▸ **ACTION ITEM**: Put the lines of the listing below into a JSON list of strings, one string per line and no blank lines, starting at its first line and ending at the line containing "Research: JMIFR Vol.19 No.1 (June) 2022".
- Opening Delimiter -
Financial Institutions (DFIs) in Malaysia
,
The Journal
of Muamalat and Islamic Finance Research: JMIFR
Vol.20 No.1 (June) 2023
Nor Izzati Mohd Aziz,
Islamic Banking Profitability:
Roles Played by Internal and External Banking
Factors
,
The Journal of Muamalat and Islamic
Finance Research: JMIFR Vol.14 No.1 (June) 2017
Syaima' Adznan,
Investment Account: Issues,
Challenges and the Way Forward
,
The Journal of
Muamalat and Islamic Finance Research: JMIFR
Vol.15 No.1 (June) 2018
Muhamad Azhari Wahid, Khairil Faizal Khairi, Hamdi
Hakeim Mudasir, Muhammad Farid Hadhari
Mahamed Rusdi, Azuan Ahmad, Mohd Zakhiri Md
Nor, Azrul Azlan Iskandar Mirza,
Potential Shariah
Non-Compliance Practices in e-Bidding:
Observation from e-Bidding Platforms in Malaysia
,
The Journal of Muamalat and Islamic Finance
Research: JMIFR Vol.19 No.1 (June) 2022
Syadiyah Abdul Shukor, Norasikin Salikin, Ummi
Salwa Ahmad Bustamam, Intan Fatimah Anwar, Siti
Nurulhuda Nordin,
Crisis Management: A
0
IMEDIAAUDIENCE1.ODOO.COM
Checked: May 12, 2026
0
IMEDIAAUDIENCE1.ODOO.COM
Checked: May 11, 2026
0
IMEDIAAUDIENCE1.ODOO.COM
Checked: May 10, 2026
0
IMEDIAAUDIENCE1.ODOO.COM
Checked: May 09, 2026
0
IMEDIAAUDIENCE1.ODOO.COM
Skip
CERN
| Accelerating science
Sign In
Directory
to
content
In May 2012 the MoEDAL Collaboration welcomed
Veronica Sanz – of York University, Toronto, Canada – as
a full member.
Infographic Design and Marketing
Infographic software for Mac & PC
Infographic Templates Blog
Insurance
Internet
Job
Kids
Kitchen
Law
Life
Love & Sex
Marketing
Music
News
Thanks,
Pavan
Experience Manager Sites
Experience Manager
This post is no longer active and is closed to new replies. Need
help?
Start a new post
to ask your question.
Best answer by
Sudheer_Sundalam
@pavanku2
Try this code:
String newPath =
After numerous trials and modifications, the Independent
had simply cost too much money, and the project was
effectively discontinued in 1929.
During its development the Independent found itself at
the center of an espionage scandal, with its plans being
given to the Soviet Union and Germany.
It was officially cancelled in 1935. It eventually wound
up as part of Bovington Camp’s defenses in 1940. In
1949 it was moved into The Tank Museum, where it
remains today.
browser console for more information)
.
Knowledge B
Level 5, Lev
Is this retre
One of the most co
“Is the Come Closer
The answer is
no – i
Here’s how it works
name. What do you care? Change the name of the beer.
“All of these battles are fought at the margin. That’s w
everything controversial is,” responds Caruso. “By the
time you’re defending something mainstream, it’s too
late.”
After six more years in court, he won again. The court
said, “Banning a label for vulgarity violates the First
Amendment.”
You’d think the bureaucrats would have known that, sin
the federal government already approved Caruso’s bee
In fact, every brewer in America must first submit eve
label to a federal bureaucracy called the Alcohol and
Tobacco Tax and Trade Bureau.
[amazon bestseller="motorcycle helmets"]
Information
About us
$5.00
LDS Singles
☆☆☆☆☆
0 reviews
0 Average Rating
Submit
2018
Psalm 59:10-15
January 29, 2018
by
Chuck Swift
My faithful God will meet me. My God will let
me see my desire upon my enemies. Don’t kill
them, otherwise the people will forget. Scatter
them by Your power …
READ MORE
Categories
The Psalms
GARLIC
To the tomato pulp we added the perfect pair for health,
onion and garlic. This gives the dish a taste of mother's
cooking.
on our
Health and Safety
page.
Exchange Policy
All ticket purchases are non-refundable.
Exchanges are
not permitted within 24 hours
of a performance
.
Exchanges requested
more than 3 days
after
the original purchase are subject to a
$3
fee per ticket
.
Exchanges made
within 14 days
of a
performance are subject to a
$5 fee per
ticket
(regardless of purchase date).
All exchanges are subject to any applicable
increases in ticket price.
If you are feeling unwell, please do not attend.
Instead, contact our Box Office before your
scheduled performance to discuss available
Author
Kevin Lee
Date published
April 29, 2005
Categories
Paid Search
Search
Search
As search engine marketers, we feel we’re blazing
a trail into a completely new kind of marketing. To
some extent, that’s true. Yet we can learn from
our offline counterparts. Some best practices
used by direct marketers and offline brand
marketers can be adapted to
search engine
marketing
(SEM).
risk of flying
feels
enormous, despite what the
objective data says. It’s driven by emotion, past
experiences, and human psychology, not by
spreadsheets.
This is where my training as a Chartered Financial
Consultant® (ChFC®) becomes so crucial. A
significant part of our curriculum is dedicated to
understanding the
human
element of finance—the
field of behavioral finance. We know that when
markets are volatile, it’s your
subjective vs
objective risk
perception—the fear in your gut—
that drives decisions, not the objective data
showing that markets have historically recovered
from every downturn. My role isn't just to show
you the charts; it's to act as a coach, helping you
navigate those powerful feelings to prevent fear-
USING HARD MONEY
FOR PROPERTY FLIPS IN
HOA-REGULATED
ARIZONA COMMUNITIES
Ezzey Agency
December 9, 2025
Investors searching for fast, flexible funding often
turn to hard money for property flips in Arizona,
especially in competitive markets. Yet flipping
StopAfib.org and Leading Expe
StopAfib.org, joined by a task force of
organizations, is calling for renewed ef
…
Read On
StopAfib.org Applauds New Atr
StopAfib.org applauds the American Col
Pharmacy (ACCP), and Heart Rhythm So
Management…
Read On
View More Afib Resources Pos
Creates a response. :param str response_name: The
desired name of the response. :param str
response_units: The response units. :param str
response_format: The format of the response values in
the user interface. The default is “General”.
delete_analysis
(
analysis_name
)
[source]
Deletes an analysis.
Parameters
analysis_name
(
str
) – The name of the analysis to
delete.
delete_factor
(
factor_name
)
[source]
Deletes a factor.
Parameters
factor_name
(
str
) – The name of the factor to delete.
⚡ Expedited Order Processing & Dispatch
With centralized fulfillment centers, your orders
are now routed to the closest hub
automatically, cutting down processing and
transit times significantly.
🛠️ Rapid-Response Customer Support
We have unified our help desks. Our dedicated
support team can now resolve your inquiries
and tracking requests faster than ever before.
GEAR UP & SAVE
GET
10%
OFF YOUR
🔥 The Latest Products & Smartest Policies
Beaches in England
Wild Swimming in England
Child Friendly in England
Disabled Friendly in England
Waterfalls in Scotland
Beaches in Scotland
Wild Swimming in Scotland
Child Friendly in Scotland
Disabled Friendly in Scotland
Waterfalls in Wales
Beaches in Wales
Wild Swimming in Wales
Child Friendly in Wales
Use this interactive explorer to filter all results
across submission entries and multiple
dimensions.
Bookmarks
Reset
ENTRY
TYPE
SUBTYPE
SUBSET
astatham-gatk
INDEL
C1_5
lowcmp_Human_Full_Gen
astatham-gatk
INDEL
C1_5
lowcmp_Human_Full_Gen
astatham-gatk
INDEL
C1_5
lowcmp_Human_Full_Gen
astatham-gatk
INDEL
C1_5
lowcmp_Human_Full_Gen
- Closing Delimiter -
▸ **RESPONSE TO THE EXERCISE**:
[
  "Financial Institutions (DFIs) in Malaysia",
  ",",
  "The Journal",
  "of Muamalat and Islamic Finance Research: JMIFR",
  "Vol.20 No.1 (June) 2023",
  "Nor Izzati Mohd Aziz,",
  "Islamic Banking Profitability:",
  "Roles Played by Internal and External Banking",
  "Factors",
  ",",
  "The Journal of Muamalat and Islamic",
  "Finance Research: JMIFR Vol.14 No.1 (June) 2017",
  "Syaima' Adznan,",
  "Investment Account: Issues,",
  "Challenges and the Way Forward",
  ",",
  "The Journal of",
  "Muamalat and Islamic Finance Research: JMIFR",
  "Vol.15 No.1 (June) 2018",
  "Muhamad Azhari Wahid, Khairil Faizal Khairi, Hamdi",
  "Hakeim Mudasir, Muhammad Farid Hadhari",
  "Mahamed Rusdi, Azuan Ahmad, Mohd Zakhiri Md",
  "Nor, Azrul Azlan Iskandar Mirza,",
  "Potential Shariah",
  "Non-Compliance Practices in e-Bidding:",
  "Observation from e-Bidding Platforms in Malaysia",
  ",",
  "The Journal of Muamalat and Islamic Finance",
  "Research: JMIFR Vol.19 No.1 (June) 2022"
]